Back to Quickwit

Ingest V2

docs/internals/ingest-v2.md

0.8.22.4 KB
Original Source

Ingest V2

Ingest V2 is the latest ingestion API that is designed to be more efficient and scalable for thousands of indexes than the previous version. It is the default since 0.9.

Architecture

Just like ingest V1, the new ingest uses mrecordlog to persist ingested documents that are waiting to be indexed. But unlike V1, which always persists the documents locally on the node that receives them, ingest V2 can dynamically distribute them into WAL units called shards. The assigned shard can be local or on another indexer. The control plane is in charge of distributing the shards to balance the indexing work as well as possible across all indexer nodes. The progress within each shard is not tracked as an index metadata checkpoint anymore but in a dedicated metastore shards table.

In the future, the shard based ingest will also be capable of writing a replica for each shard, thus ensuring a high durability of the documents that are waiting to be indexed (durability of the indexed documents is guarantied by the object store).

Toggling between ingest V1 and V2

Variables driving the ingest configuration are documented here.

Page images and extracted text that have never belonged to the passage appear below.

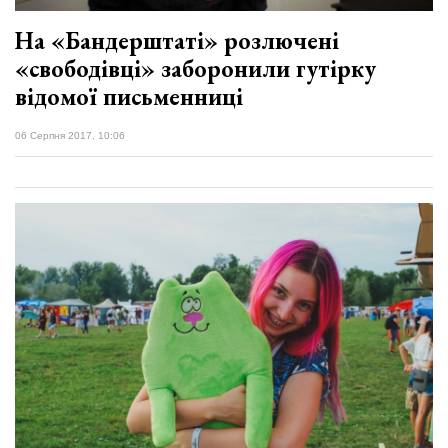
На «Бандерштаті» розлючені
«свободівці» заборонили гутірку
відомої письменниці
06 Серпня 2017, 10:06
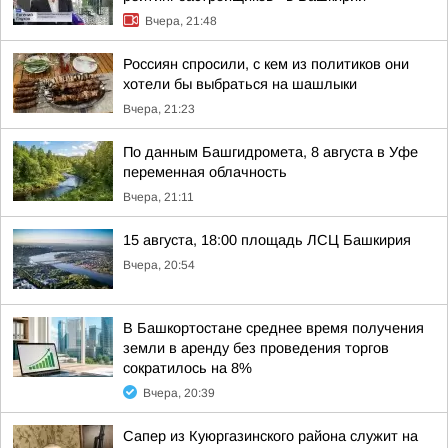
Вчера, 21:48
Россиян спросили, с кем из политиков они
хотели бы выбраться на шашлыки
Вчера, 21:23
По данным Башгидромета, 8 августа в Уфе
переменная облачность
Вчера, 21:11
15 августа, 18:00 площадь ЛСЦ Башкирия
Вчера, 20:54
В Башкортостане среднее время получения
земли в аренду без проведения торгов
сократилось на 8%
Вчера, 20:39
Сапер из Куюргазинского района служит на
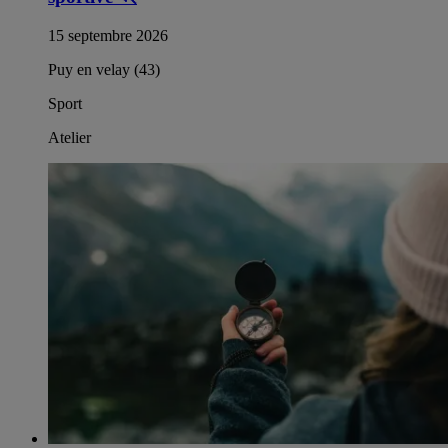
15 septembre 2026
Puy en velay (43)
Sport
Atelier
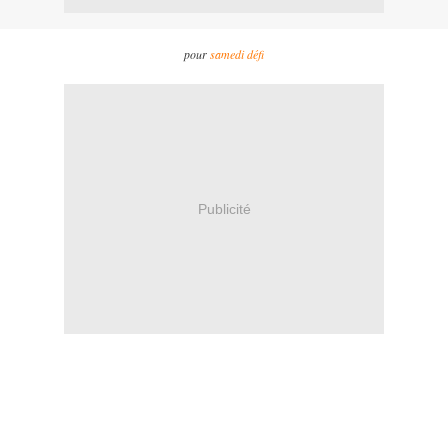
pour
samedi défi
Publicité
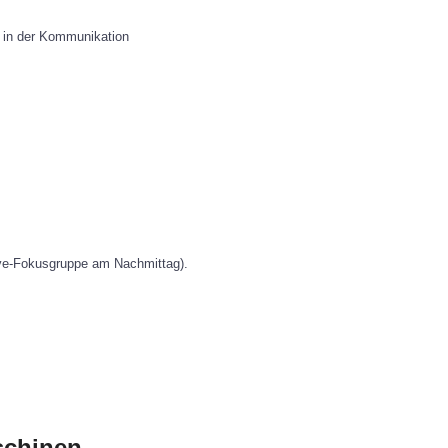
in der Kommunikation
okusgruppe am Nachmittag).
schinen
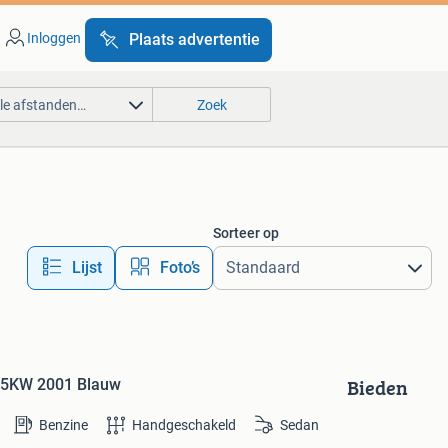
Inloggen
Plaats advertentie
lle afstanden…
Zoek
Sorteer op
Lijst
Foto’s
Bieden
25KW 2001 Blauw
Benzine
Handgeschakeld
Sedan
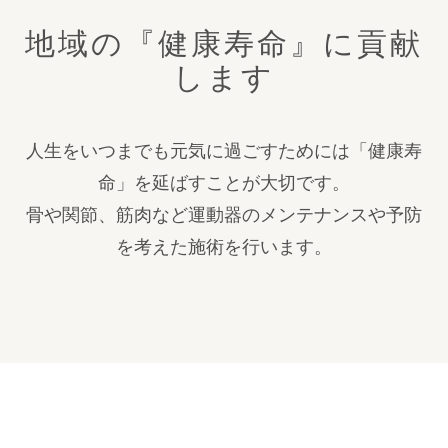
地域の『健康寿命』に貢献
します
人生をいつまでも元気に過ごすためには「健康寿
命」を延ばすことが大切です。
骨や関節、筋肉など運動器のメンテナンスや予防
を考えた施術を行います。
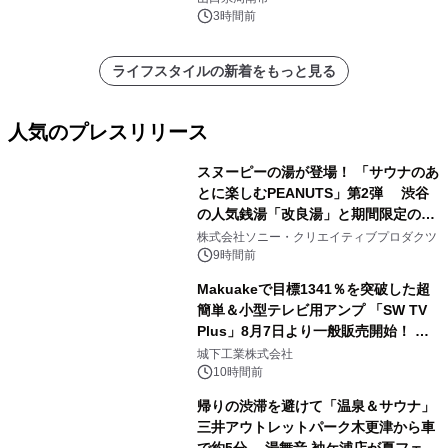
3時間前
ライフスタイルの新着をもっと見る
人気のプレスリリース
スヌーピーの湯が登場！ 「サウナのあ
とに楽しむPEANUTS」第2弾 渋谷
の人気銭湯「改良湯」と期間限定のコ
1
ラボレーション サウナイキタイコラ
株式会社ソニー・クリエイティブプロダクツ
ボグッズも発売決定！
9時間前
Makuakeで目標1341％を突破した超
簡単＆小型テレビ用アンプ 「SW TV
Plus」8月7日より一般販売開始！ ケ
2
ーブル1本つなぐだけ、テレビの音が
城下工業株式会社
ぐっと豊かに
10時間前
帰りの渋滞を避けて「温泉＆サウナ」
三井アウトレットパーク木更津から車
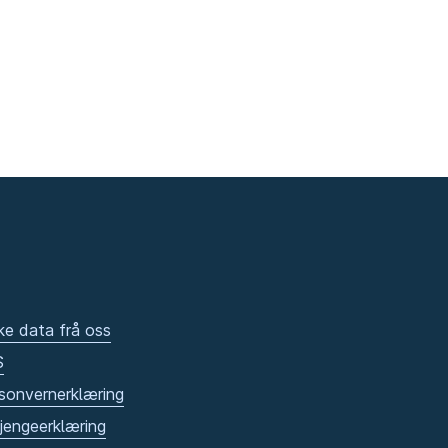
ke data frå oss
S
sonvernerklæring
gjengeerklæring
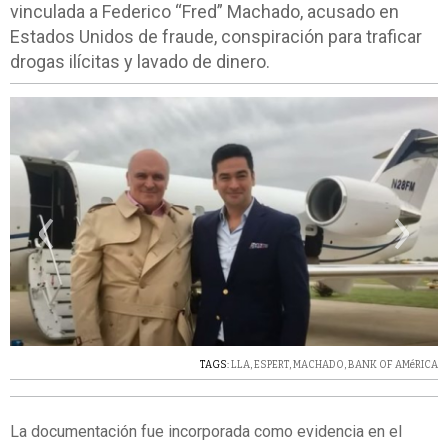
vinculada a Federico “Fred” Machado, acusado en
Estados Unidos de fraude, conspiración para traficar
drogas ilícitas y lavado de dinero.
‹
›
TAGS:
LLA
,
ESPERT
,
MACHADO
,
BANK OF AMéRICA
La documentación fue incorporada como evidencia en el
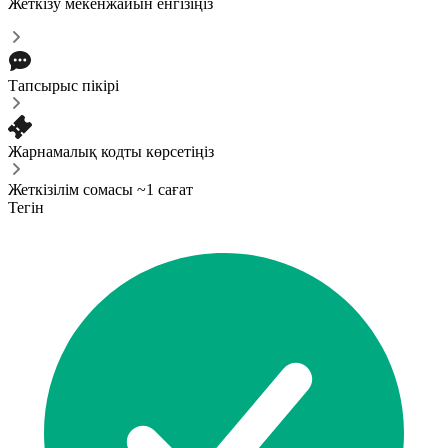
Жеткізу мекенжайын енгізіңіз
Тапсырыс пікірі
Жарнамалық кодты көрсетіңіз
Жеткізілім сомасы ~1 сағат
Тегін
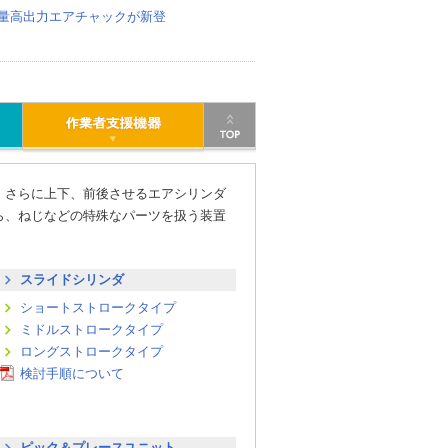
量高出力エアチャックが新登
、さらに上下、前後させるエアシリンダ
ら、ねじなどの特殊なパーツを扱う装置
スライドシリンダ
ショートストロークタイプ
ミドルストロークタイプ
ロングストロークタイプ
検討手順について
ピック＆プレースユニット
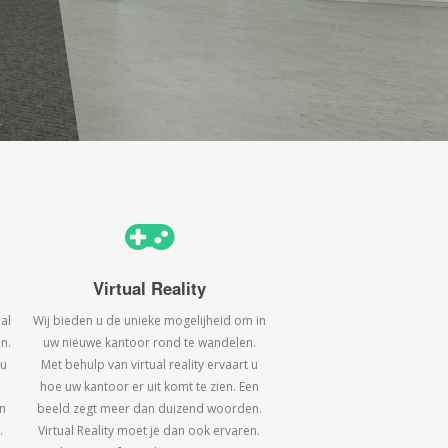
Virtual Reality
al
Wij bieden u de unieke mogelijheid om in
n.
uw nieuwe kantoor rond te wandelen.
 u
Met behulp van virtual reality ervaart u
hoe uw kantoor er uit komt te zien. Een
n
beeld zegt meer dan duizend woorden.
.
Virtual Reality moet je dan ook ervaren.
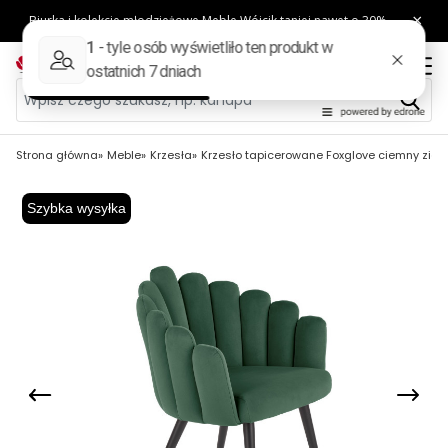
Strona główna
Meble
Krzesła
Krzesło tapicerowane Foxglove ciemny ziel
Szybka wysyłka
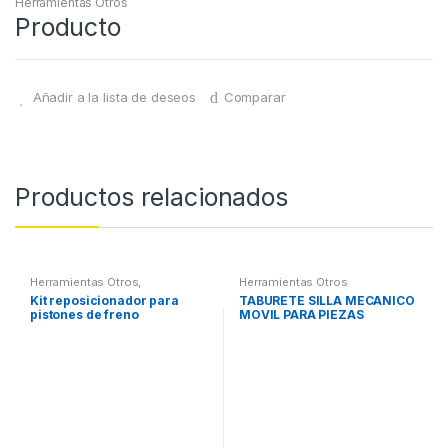
Herramientas Otros
Producto
Añadir a la lista de deseos
Comparar
Productos relacionados
Herramientas Otros
,
Herramientas Otros
Herramientas Frenos y
Kit reposicionador para
TABURETE SILLA MECANICO
Refrigeración
pistones de freno
MOVIL PARA PIEZAS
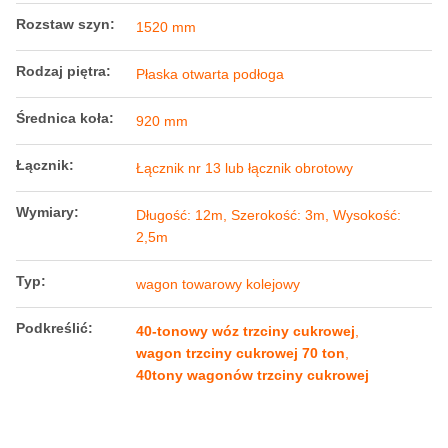
Rozstaw szyn:
1520 mm
Rodzaj piętra:
Płaska otwarta podłoga
Średnica koła:
920 mm
Łącznik:
Łącznik nr 13 lub łącznik obrotowy
Wymiary:
Długość: 12m, Szerokość: 3m, Wysokość:
2,5m
Typ:
wagon towarowy kolejowy
Podkreślić:
40-tonowy wóz trzciny cukrowej
,
wagon trzciny cukrowej 70 ton
,
40tony wagonów trzciny cukrowej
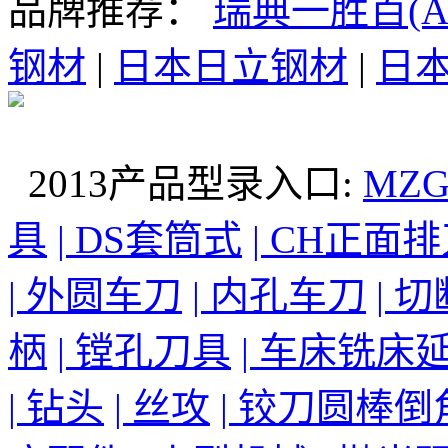
品牌推荐：
瑞典一胜百(AS
钢材
|
日本日立钢材
|
日本
2013产品型录入口:
MZ
具
| DS套筒式
| CH正面
| 外圆车刀
| 内孔车刀
| 
柄
| 镗孔刀具
| 车床铣床
| 钻头
| 丝攻
| 铰刀圆棒倒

With ingest V2, you can also activate the enable_cooperative_indexing option in the indexer configuration. This setting is useful for deployments with very large numbers (dozens) of actively written indexers, to limit the indexing workbench memory consumption. The indexer configuration is in the node configuration:

yaml
version: 0.8
# [...]
indexer:
  enable_cooperative_indexing: true

See full configuration example.

Differences between ingest V1 and V2

  • V1 uses the queues/ directory whereas V2 uses the wal/ directory
  • both V1 and V2 are configured with:
    • ingest_api.max_queue_memory_usage
    • ingest_api.max_queue_disk_usage
  • but ingest V2 can also be configured with:
    • ingest_api.replication_factor, not working yet
  • ingest V1 always writes to the WAL of the node receiving the request, V2 potentially forwards it to another node, dynamically assigned by the control plane to distribute the indexing work more evenly.
  • ingest V2 parses and validates input documents synchronously. Schema and JSON formatting errors are returned in the ingest response (for ingest V1 those errors were available in the server logs only).